Chinese human rights activist

Tang Jitian (唐吉田 (Táng Jítián)) is a human rights lawyer in the People's Republic of China. Based in Beijing, he is a prominent figure in the Weiquan (rights defending) movement, and has defended victims of illegal land requisitions, Falun Gong adherents, HIV/AIDS victims, and other vulnerable groups, including fellow human rights lawyers.

Due to the politically sensitive nature of Tang's cases, he has met with reprisals from Chinese authorities. In 2010, he was permanently disbarred, though he has continued his rights advocacy. He has been placed under house arrest, and detained on several occasions. In 2014, Tang and three other lawyers were detained for investigating the detention of several members of Falun Gong. Tang claimed to have been tortured and suffering multiple fractures during his 15-day detention. In 2017 he was turned back by border guards at Lo Wu Control Point when attempting to visit Hong Kong for medical treatment, and was advised that he was prohibited from leaving mainland China due to national security reasons. In December 2021, Tang vanished before arriving in Beijing for a human rights event hosted by the European Union and remained missing at the start of the 2022 Winter Olympics; his relatives believed him to be held in a form of secret detention commonly applied to dissidents in China. Tang was released in January 2023.

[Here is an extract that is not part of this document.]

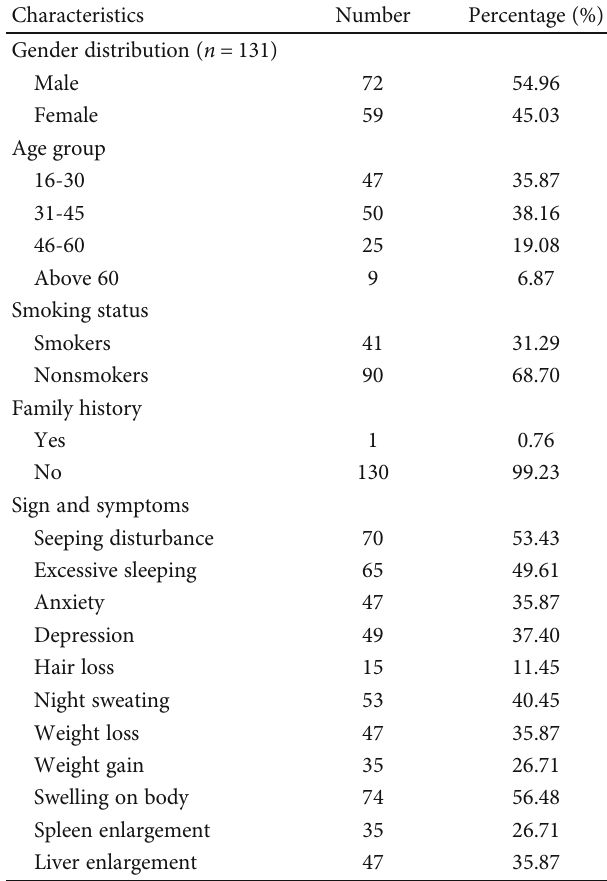
Table 1: General characteristics of CML patients ( n = 131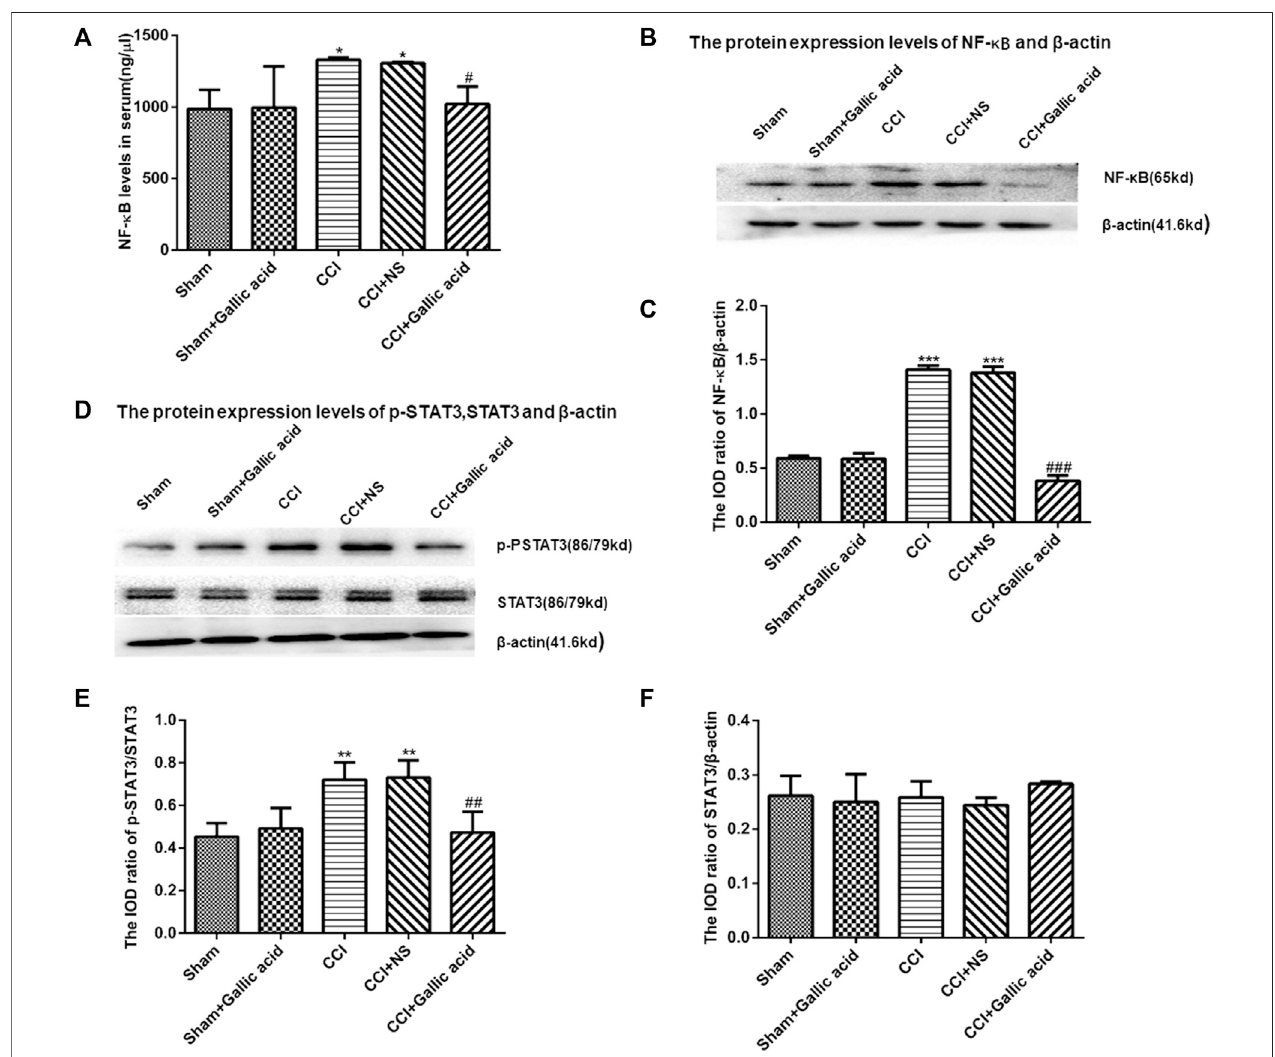
FIGURE 4 | The effectof gallic acidon the expression of NF- κ B and STAT3. (A). Expression ofNF- κ B in serum ofrats (F (4, 10) (cid:2) 8.226, p (cid:2) 0.3737). (B). The protein expressionofNF- κ B and β -actin inthe DRG was detectedbyWestern blotting. (C). The relative protein expressionofNF- κ B (F(4, 10) (cid:2) 217.4, p < 0.001). (D). The protein expression of p-STAT3, STAT3, and β -actin in the DRG was detected by Western blotting. (E). The relative protein expression of p-STAT3 (F (4, 10) (cid:2) 10.05, p (cid:2) 0.0016). (F). The relative protein expression of STAT3 (F (4, 10) (cid:2) 1.188, p (cid:2) 0.3737). Each group consisted of eight rats. One-way ANOVA was used to detect the expression of NF- κ B and STAT3. Data are presented as mean ± SEM. ** p < 0.01 and *** p < 0.001versus Sham group, ## p < 0.01 and ### p < 0.001 versus the CCI group.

==Legal career and advocacy==
Tang Jitian was born in Yanji, Jilin province (northeast China), in 1969. He began his legal career in Guangdong province in 2005, and subsequently relocated to Beijing to work with the Anhui Law Firm. There, he has taken on a variety of human rights causes, including representing petitioners subjected to reeducation through labor camps, victims of forced eviction, parents of children poisoned by melamine-tainted milk, religious minorities, and others. Tang was also a signatory of Charter 08.

In 2013, he joined women's rights activist Ye Haiyan, human rights lawyer Wang Yu and other protesters in Wanning, Hainan Province, to demand justice for six school girls who were raped by their principal and a government official. This and the subsequent harassment and detentions suffered by Ye because of this protest, as well as Tang's and Wang's involvement in trying to help the activist, was captured on the documentary film Hooligan Sparrow, released in 2016 and directed by the Chinese-born American filmmaker Nanfu Wang.